The semantics for each parameter can be accessed through the Shader object, which renderer needs to iterate through manually.

StringID RPS_ViewProjTfrm = "VP"; // Define semantic identifier
SPtr<Material> material = ...;
SPtr<Shader> shader = material->getShader();
auto& dataParams = shader->getDataParams();
for (auto& entry : texParams)
{
if (entry.second.rendererSemantic == RPS_ViewProjTfrm)
{
// Found it, assign some value to the parameter
mMaterial->setMat4(entry.second.name, Matrix4::IDENTITY);
break;
}
}

GpuResourcePool

Although you can create textures and buffers manually as described in the low level rendering API manual, ct::GpuResourcePool provides a simpler and more efficient way of doing it. It will keep alive any referenced textures and buffers, so that other systems may re-use them if their size/formats match. This can improve performance when using many temporary/intermediary render textures (like in post-processing) or load-store buffers.

To request a render texture, first populate the ct::POOLED_RENDER_TEXTURE_DESC descriptor, by calling any of ct::POOLED_RENDER_TEXTURE_DESC::create2D(), ct::POOLED_RENDER_TEXTURE_DESC::create3D() or ct::POOLED_RENDER_TEXTURE_DESC::createCube().

To request a buffer, populate the ct::POOLED_STORAGE_BUFFER_DESC descriptor by calling either ct::POOLED_STORAGE_BUFFER_DESC::createStandard() or ct::POOLED_STORAGE_BUFFER_DESC::createStructured().

Then call ct::GpuResourcePool::get() with the provided descriptor. This will either create a new render texture/buffer, or return one from the pool. The returned object is ct::PooledRenderTexture for textures and ct::PooledStorageBuffer for buffers.

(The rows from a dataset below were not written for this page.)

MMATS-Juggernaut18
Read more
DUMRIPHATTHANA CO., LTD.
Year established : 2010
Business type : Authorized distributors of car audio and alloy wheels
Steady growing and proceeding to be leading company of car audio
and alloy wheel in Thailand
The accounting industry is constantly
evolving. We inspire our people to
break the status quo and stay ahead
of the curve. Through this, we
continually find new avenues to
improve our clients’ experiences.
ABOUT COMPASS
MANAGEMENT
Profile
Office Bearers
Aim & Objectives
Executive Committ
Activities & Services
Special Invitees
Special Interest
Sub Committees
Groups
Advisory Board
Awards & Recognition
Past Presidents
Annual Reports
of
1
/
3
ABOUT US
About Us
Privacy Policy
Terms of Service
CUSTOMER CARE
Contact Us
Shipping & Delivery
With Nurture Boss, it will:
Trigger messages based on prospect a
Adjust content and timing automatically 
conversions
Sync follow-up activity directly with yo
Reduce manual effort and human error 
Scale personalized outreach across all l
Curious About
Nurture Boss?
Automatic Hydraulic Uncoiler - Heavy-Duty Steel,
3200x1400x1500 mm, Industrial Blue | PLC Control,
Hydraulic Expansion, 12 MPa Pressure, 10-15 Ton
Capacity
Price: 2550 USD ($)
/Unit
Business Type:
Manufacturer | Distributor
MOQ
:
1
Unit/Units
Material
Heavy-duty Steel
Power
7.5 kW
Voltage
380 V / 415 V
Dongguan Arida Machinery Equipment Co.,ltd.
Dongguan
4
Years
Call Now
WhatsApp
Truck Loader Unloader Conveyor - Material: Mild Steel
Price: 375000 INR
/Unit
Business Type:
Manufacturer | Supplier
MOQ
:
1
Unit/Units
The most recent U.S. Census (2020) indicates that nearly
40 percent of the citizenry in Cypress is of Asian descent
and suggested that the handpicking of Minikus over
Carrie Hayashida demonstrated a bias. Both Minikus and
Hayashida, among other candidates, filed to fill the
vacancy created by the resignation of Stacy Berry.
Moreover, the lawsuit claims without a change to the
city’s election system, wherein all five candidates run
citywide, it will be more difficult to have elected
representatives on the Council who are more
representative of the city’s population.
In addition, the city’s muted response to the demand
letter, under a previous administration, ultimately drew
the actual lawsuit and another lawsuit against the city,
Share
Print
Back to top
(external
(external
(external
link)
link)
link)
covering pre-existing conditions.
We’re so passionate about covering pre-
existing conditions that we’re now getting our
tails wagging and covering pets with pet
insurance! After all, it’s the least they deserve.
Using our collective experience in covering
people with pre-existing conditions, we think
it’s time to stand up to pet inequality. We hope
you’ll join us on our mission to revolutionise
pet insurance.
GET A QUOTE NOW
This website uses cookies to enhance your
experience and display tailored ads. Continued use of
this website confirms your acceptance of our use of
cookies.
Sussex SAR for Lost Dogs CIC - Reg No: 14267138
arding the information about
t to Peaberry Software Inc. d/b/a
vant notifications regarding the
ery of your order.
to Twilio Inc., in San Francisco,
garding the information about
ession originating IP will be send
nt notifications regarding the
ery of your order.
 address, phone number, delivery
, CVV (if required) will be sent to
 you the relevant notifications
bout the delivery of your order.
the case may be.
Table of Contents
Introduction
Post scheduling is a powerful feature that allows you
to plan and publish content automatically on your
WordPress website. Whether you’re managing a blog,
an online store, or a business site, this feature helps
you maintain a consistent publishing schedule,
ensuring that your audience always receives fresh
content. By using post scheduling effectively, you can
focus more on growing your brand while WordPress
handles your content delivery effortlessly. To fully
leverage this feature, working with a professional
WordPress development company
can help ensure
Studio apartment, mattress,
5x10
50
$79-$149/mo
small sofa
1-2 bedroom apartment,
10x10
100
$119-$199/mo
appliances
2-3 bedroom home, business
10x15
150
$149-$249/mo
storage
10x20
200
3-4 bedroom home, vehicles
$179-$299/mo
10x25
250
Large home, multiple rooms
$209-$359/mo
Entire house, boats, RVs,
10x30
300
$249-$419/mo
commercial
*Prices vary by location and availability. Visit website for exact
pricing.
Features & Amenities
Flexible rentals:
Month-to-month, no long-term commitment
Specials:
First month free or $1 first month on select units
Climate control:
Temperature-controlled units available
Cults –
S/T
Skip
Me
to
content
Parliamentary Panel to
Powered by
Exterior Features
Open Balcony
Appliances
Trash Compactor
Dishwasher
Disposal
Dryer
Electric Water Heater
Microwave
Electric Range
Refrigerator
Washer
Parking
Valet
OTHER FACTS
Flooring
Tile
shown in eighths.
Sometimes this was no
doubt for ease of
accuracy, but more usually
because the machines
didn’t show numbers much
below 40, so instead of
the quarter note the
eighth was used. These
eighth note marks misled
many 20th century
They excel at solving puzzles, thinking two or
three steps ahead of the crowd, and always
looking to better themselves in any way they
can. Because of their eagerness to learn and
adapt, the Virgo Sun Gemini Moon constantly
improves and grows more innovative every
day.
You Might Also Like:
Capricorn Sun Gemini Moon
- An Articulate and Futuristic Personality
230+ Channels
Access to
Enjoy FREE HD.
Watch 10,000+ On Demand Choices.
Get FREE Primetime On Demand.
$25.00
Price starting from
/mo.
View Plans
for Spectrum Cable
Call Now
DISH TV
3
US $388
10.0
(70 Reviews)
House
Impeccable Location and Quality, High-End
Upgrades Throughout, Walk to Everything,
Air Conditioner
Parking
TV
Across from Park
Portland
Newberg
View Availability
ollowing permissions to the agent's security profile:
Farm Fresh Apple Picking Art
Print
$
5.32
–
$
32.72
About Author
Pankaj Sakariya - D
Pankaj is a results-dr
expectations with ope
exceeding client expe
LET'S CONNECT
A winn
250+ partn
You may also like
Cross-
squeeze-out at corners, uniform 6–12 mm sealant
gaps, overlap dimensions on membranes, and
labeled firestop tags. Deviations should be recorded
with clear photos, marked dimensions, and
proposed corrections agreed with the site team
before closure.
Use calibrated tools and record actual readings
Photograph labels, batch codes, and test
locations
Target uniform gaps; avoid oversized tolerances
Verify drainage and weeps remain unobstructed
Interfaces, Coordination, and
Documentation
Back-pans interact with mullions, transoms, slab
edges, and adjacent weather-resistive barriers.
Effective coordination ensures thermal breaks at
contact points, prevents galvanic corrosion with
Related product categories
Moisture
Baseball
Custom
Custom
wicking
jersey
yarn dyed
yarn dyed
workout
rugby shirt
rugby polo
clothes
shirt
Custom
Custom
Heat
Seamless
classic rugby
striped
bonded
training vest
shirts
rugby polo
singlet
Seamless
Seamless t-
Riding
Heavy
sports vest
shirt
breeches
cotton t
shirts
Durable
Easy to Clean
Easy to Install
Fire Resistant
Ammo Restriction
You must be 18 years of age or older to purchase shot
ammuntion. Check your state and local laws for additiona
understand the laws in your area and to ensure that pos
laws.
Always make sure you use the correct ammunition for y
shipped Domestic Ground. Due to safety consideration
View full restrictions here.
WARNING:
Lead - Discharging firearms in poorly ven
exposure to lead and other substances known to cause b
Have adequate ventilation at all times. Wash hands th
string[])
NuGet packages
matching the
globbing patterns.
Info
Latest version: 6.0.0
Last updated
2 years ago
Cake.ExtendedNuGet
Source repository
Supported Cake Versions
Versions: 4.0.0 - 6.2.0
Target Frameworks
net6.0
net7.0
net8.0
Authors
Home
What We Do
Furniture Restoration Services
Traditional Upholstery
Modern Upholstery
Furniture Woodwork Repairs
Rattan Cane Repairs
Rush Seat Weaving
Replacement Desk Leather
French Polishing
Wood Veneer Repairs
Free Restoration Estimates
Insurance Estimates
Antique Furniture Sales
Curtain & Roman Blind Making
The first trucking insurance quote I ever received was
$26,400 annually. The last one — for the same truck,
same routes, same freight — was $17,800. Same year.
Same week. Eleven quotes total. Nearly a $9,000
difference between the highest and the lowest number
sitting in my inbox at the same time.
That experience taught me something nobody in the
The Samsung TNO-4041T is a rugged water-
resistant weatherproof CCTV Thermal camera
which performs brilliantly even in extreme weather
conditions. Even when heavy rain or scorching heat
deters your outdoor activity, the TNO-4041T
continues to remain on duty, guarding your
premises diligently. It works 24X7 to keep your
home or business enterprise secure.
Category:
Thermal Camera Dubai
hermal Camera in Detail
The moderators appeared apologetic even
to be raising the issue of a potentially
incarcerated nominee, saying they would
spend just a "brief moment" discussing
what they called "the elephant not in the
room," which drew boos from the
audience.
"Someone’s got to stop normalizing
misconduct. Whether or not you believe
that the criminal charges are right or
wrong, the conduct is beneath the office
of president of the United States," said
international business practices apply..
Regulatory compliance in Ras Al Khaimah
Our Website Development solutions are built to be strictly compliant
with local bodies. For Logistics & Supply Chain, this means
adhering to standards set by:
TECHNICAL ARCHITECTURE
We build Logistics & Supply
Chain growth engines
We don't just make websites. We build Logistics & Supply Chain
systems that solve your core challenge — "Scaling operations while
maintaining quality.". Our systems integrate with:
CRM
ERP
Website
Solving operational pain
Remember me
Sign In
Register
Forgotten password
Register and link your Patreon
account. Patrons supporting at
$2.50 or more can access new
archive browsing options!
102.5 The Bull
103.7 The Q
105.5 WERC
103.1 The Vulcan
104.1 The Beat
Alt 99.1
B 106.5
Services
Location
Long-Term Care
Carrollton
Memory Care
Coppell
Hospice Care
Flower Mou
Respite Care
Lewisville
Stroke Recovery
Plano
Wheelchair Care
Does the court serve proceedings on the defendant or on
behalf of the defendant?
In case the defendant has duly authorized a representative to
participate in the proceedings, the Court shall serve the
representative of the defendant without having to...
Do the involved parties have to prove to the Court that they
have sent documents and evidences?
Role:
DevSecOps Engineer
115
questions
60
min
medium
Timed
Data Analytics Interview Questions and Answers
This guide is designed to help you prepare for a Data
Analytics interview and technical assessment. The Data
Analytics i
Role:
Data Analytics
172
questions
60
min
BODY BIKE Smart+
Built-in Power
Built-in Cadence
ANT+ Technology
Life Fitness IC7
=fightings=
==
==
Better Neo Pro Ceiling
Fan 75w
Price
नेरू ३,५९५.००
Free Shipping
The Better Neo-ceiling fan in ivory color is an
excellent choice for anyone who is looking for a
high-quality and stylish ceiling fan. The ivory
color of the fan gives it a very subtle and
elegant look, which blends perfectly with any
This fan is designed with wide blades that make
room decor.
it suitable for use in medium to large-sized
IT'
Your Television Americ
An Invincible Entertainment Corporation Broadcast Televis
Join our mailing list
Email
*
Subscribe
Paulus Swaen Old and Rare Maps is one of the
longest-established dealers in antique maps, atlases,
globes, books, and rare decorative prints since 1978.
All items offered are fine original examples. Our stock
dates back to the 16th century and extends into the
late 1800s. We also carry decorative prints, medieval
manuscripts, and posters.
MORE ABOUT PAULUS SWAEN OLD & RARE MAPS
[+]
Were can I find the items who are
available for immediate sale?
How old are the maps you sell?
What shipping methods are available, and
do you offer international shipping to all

Once you are done using the texture or buffer, call ct::GpuResourcePool::release() to return the object to the pool, and make it available for other systems. If you plan on using this object again, make sure to keep a reference to the ct::PooledRenderTexture / ct::PooledStorageBuffer object. This will prevent the pool from fully destroying the object so it may be reused.

// An example creating a pooled render texture
POOLED_RENDER_TEXTURE_DESC desc = POOLED_RENDER_TEXTURE_DESC::create2D(PF_R8G8B8A8, 1024, 1024, TU_RENDERTARGET);
SPtr<PooledRenderTexture> pooledRT = GpuResourcePool::instance().get(desc);
RenderAPI::instance().setRenderTarget(pooledRT->renderTexture);
... render to target ...
GpuResourcePool::instance().release(pooledRT);
// Keep a reference to pooledRT if we plan on re-using it, then next time just call get() using the same descriptor

Renderer options

You can customize your rendering at runtime by implementing the ct::RendererOptions class. Your ct::RendererOptions implementation can then be assigned to the renderer by calling ct::Renderer::setOptions(), and accessed within the renderer via the Renderer::mOptions field. No default options are provided and it's up to your renderer to decide what it requires.

Be aware that options are set from the simulation thread, and if you want to use them on the core thread you need to either properly synchronize the access, or send a copy of the options to the core thread.